Ivona looked at me attentively, and without a trace of recognition. She sat down on a chair behind the counter and busied herself by straightening some stacks of miniature saints’ pictures. I looked at the books, which were arranged by theme on a couple of shelves: Mission, Help through Faith, Marriage and Family, Sects and Other Religions. There was even a category called Witty and Provocative. I pulled down a book of clerical jokes. On the cover there was a drawing of a lion kneeling down before a priest, paws folded in prayer. I put it back and turned to Ivona. She still wasn’t noticing me. I went over to the counter and stared at her until she raised her eyes. My image of her had changed in memory, and seeing her in front of me now, I wondered how I could possibly have wanted her so much yesterday. Her expression was anxious, almost submissive, and I felt disgusted by her again. Without a word I left the shop. After a few feet, I turned and looked back. Ivona was standing pressed against the glass door, she looked satisfied, or perhaps just apathetic, as though she really didn’t care whether I stayed or left, as though she knew for sure that I would be back.

I went home and took out my thesis again. In three days’ time I would have to defend it, and I had the feeling I had forgotten everything I had pondered over the last few months. I leafed through the drawings and sketches. Rüdiger was right, my design was derivative, it lacked originality and force. While I’d been working on it I’d been conscious of a vague energy, a creativity, but I hadn’t known in which direction to take it. And then, without my really knowing it, I’d followed my idol. It wasn’t even Rossi’s buildings that impressed me so much as his polemics against modernism, his melancholy which maybe wasn’t anything more than cowardice. Sonia had often poked fun at my old-fashioned taste. She said Rossi’s buildings looked as if he’d taken out his children’s building blocks and played with them.

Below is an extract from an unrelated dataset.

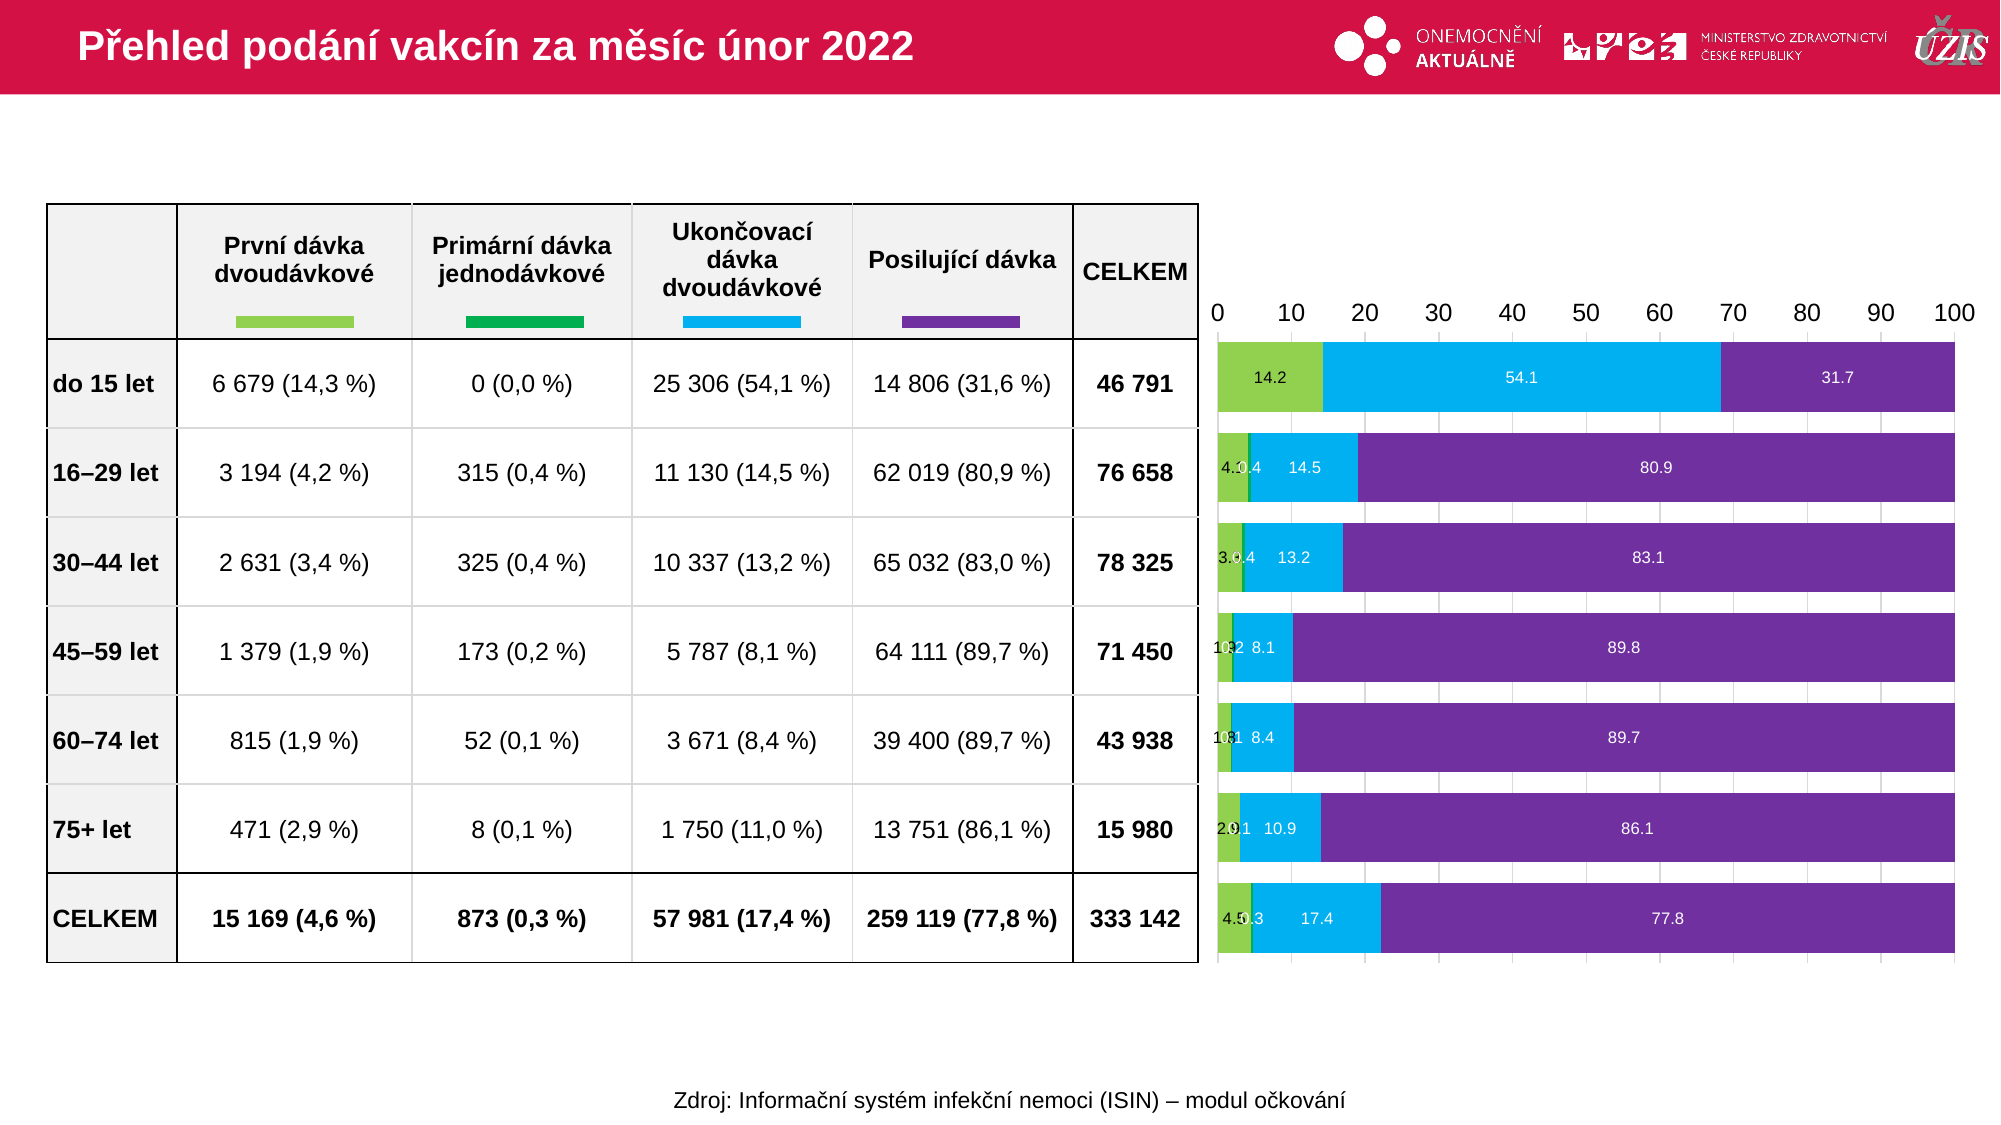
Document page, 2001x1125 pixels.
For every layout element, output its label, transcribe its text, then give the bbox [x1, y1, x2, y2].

My work looked shallow and unimaginative to me. Even so, I felt pretty sure I would pass. But it bothered me just being mediocre, and to have to admit to myself that I wasn’t the genius I always dreamed of being. Feeling rather disgusted with myself, I put away the papers. I thought of Ivona and tried to sketch her face from memory, but it was more than I could do. I called Sonia, but there was no answer. I ate a snack, and then took myself for a walk. I avoided those places I normally went to with Rüdiger and Ferdy, I didn’t feel like running into them in case they asked me some uncomfortable questions. I walked through the city, feeling very much alone. I was shocked to realize that there was only one person I wanted to see, and that was Ivona.